> Dataset entries:
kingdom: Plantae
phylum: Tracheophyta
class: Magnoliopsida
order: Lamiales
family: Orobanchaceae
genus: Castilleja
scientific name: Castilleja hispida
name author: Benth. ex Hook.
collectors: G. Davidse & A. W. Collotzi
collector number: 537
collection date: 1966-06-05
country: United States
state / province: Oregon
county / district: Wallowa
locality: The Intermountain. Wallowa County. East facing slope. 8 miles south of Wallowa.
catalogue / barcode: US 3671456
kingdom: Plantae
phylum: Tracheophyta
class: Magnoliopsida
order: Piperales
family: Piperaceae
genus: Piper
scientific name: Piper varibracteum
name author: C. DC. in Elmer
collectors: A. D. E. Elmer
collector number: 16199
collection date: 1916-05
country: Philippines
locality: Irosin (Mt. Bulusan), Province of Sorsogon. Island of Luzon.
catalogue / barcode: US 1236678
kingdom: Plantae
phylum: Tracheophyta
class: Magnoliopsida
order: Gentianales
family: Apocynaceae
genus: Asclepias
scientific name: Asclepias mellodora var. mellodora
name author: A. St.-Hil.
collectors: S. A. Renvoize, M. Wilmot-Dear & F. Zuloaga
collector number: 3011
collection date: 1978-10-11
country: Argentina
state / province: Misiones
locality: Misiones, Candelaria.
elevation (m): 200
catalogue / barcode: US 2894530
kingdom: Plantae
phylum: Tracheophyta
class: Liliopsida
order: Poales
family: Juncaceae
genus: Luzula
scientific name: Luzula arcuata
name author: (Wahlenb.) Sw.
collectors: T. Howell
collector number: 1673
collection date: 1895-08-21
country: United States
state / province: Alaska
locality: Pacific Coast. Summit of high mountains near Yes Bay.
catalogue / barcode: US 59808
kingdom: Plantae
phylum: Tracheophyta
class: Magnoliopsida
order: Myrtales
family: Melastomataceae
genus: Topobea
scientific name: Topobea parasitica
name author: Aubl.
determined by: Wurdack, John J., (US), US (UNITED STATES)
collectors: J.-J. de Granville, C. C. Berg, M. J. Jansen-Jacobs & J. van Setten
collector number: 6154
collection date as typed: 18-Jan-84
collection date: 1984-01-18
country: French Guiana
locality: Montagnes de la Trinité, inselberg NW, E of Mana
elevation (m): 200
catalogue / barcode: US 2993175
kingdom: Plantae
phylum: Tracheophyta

> EXERCISE DESCRIPTION:
Copy the rows above word for word, beginning at the line that contains "order: Lamiales" and stopping after the line that contains "scientific name: Luzula arcuata".

> WRITTEN SOLUTION:
order: Lamiales
family: Orobanchaceae
genus: Castilleja
scientific name: Castilleja hispida
name author: Benth. ex Hook.
collectors: G. Davidse & A. W. Collotzi
collector number: 537
collection date: 1966-06-05
country: United States
state / province: Oregon
county / district: Wallowa
locality: The Intermountain. Wallowa County. East facing slope. 8 miles south of Wallowa.
catalogue / barcode: US 3671456
kingdom: Plantae
phylum: Tracheophyta
class: Magnoliopsida
order: Piperales
family: Piperaceae
genus: Piper
scientific name: Piper varibracteum
name author: C. DC. in Elmer
collectors: A. D. E. Elmer
collector number: 16199
collection date: 1916-05
country: Philippines
locality: Irosin (Mt. Bulusan), Province of Sorsogon. Island of Luzon.
catalogue / barcode: US 1236678
kingdom: Plantae
phylum: Tracheophyta
class: Magnoliopsida
order: Gentianales
family: Apocynaceae
genus: Asclepias
scientific name: Asclepias mellodora var. mellodora
name author: A. St.-Hil.
collectors: S. A. Renvoize, M. Wilmot-Dear & F. Zuloaga
collector number: 3011
collection date: 1978-10-11
country: Argentina
state / province: Misiones
locality: Misiones, Candelaria.
elevation (m): 200
catalogue / barcode: US 2894530
kingdom: Plantae
phylum: Tracheophyta
class: Liliopsida
order: Poales
family: Juncaceae
genus: Luzula
scientific name: Luzula arcuata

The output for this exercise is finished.